3 raisons pour lesquelles Bamako poursuit Abdrahamane Keïta

Dans un contexte déjà tendu, le pouvoir militaire malien a décidé de traduire le journaliste Abdrahamane Keïta devant le Pôle judiciaire spécialisé de lutte contre la cybercriminalité. Son seul tort ? Avoir livré une analyse lucide sur la détérioration de la sécurité à Kidal et les difficultés rencontrées par l’armée sur le terrain. Une démarche qui interpelle et soulève des questions profondes sur l’état de la liberté de la presse au Mali.

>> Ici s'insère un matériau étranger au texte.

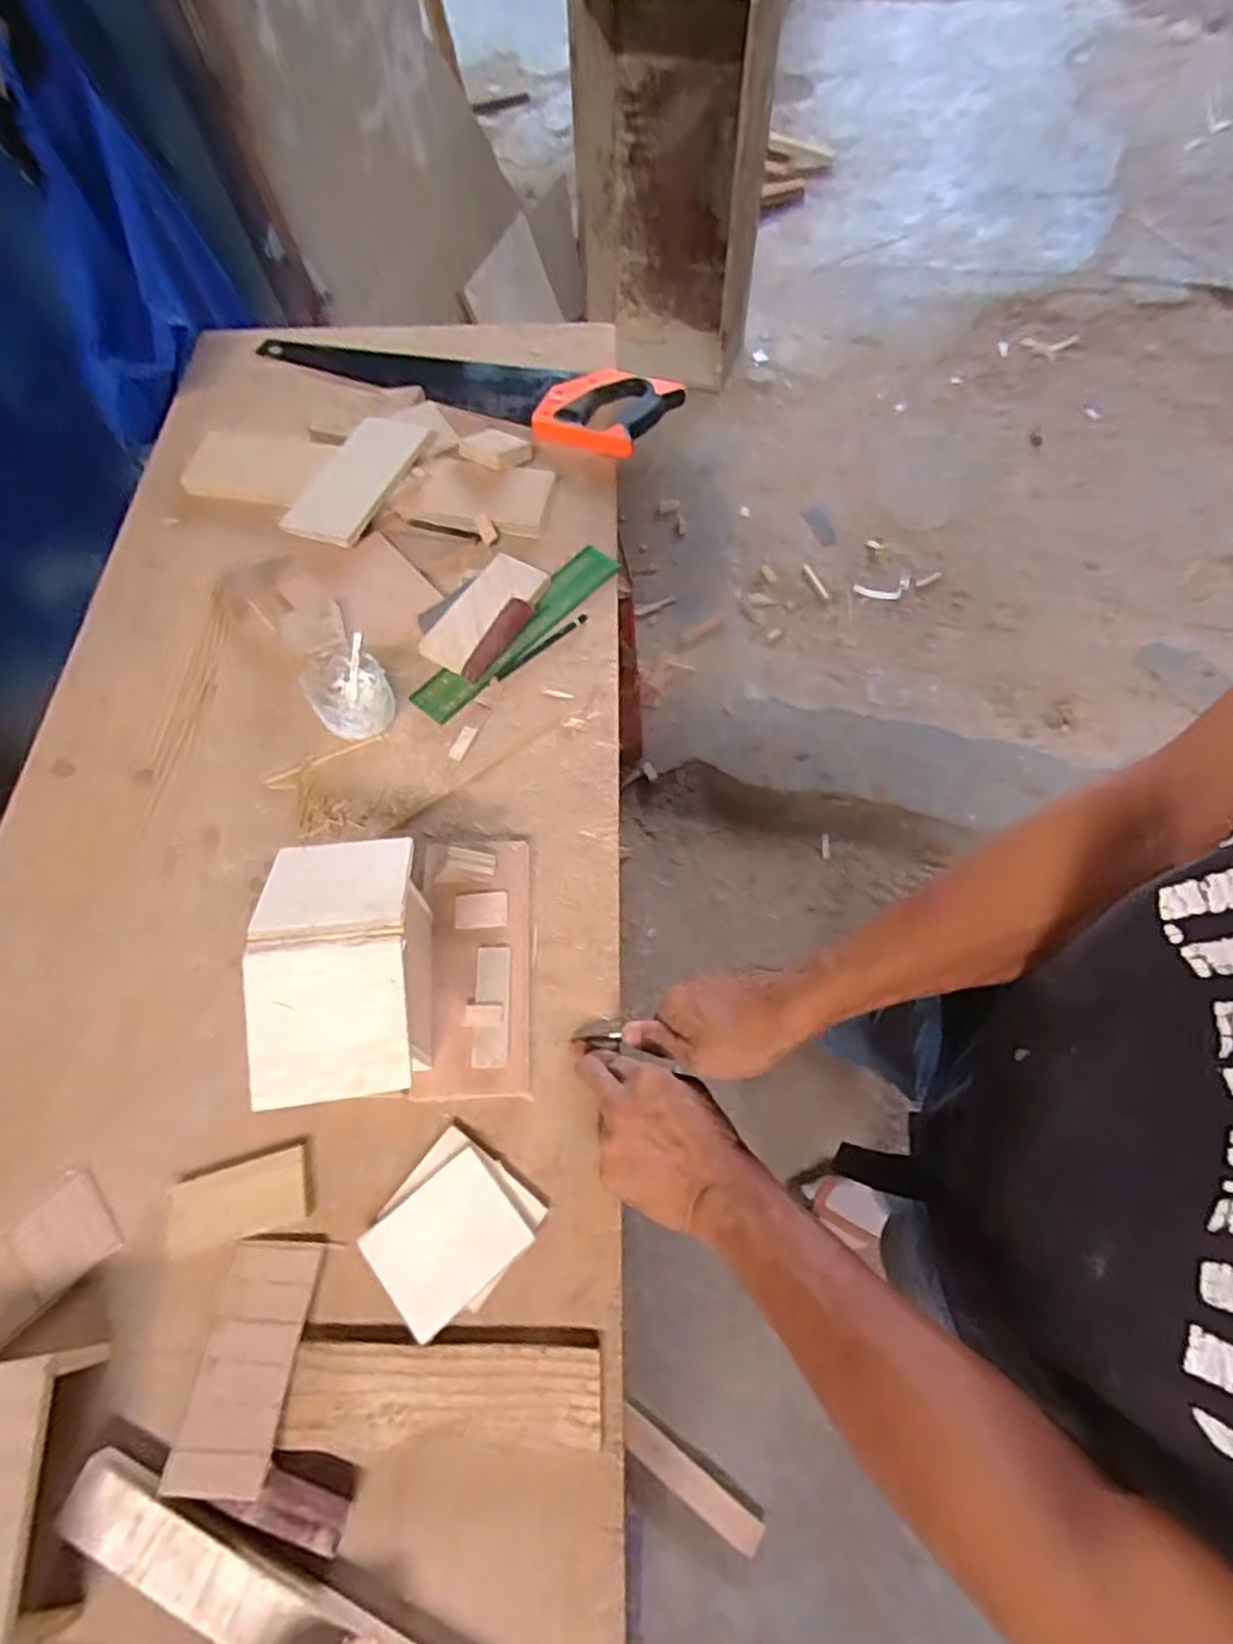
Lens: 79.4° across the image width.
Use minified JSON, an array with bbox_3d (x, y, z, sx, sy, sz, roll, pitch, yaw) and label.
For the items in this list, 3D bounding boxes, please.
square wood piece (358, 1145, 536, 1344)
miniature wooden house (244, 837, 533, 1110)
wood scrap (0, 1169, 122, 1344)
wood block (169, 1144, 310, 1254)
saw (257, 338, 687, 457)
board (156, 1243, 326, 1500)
[{"bbox_3d":[-0.109,0.270,0.480,0.088,0.010,0.073,-37,67,-15],"label":"square wood piece"},{"bbox_3d":[-0.141,0.078,0.500,0.147,0.138,0.206,-6,63,0],"label":"miniature wooden house"},{"bbox_3d":[-0.382,0.288,0.485,0.101,0.004,0.060,-42,68,-17],"label":"wood scrap"},{"bbox_3d":[-0.251,0.252,0.494,0.089,0.005,0.044,-17,63,-6],"label":"wood block"},{"bbox_3d":[-0.187,-0.531,0.894,0.519,0.026,0.125,19,65,13],"label":"saw"},{"bbox_3d":[-0.222,0.325,0.449,0.056,0.004,0.123,5,53,-2],"label":"board"}]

Une réponse judiciaire à une analyse critique

Plutôt que de répondre aux interrogations légitimes de la population sur l’instabilité croissante dans le nord du pays, Bamako a choisi de museler les observateurs indépendants. En instrumentalisant la législation sur la cybercriminalité, le régime cherche à imposer un silence généralisé et à étouffer tout débat contradictoire sur sa gestion sécuritaire. La poursuite d’Abdrahamane Keïta illustre parfaitement cette mécanique.

Le journaliste est poursuivi pour avoir simplement relaté les faits, une pratique qui devient de plus en plus risquée pour les professionnels des médias au Mali. Le gouvernement semble considérer toute analyse critique comme une menace à l’ordre établi, préférant s’attaquer aux messagers plutôt que de remédier aux problèmes de fond.

Un schéma répressif qui s’étend au-delà des frontières

Le cas d’Abdrahamane Keïta n’est malheureusement pas isolé. Il s’inscrit dans une tendance plus large de réduction au silence des voix dissidentes, tant au Mali que dans les pays voisins du Sahel. Au Mali même, plusieurs personnalités ont déjà été emprisonnées ou harcelées pour leurs opinions : le chroniqueur Mohamed Youssouf Bathily, connu sous le nom de Ras Bath, est toujours détenu ; l’universitaire Étienne Fakaba Sissoko a été condamné à de la prison ferme après la publication d’un ouvrage critique ; l’activiste Rokia Doumbia a également été incarcérée pour avoir dénoncé la vie chère.

Cette stratégie répressive dépasse les frontières maliennes. Au Burkina Faso, des journalistes comme Serge Oulon, Alain Traoré ou Kalifara Séré ont été enlevés ou contraints de rejoindre le front militaire après avoir exprimé des réserves sur la conduite de la guerre. Au Niger, Moussa Kaka et d’autres figures de la presse subissent des pressions constantes et des interpellations arbitraires.

Une vérité qui dérange

L’acharnement contre les journalistes témoigne d’une stratégie rodée : qualifier toute analyse divergente de « tentative de démoralisation des troupes » ou d’« atteinte à la sûreté de l’État ». Alors que la situation sécuritaire se dégrade, le gouvernement de transition s’enferme dans une intolérance systématique à la critique, entravant ainsi le travail d’investigation et le droit à l’information.

Ce climat de peur orchestré vise à purger l’espace public de toute contradiction. Les convocations répétées, les arrestations ciblées et les suspensions de médias sont devenues monnaie courante pour ceux qui refusent de se conformer au discours officiel. En s’attaquant à un journaliste pour avoir simplement documenté la réalité du terrain à Kidal, le régime confirme sa fragilité et sa détermination à isoler le pays sous une chape de plomb médiatique.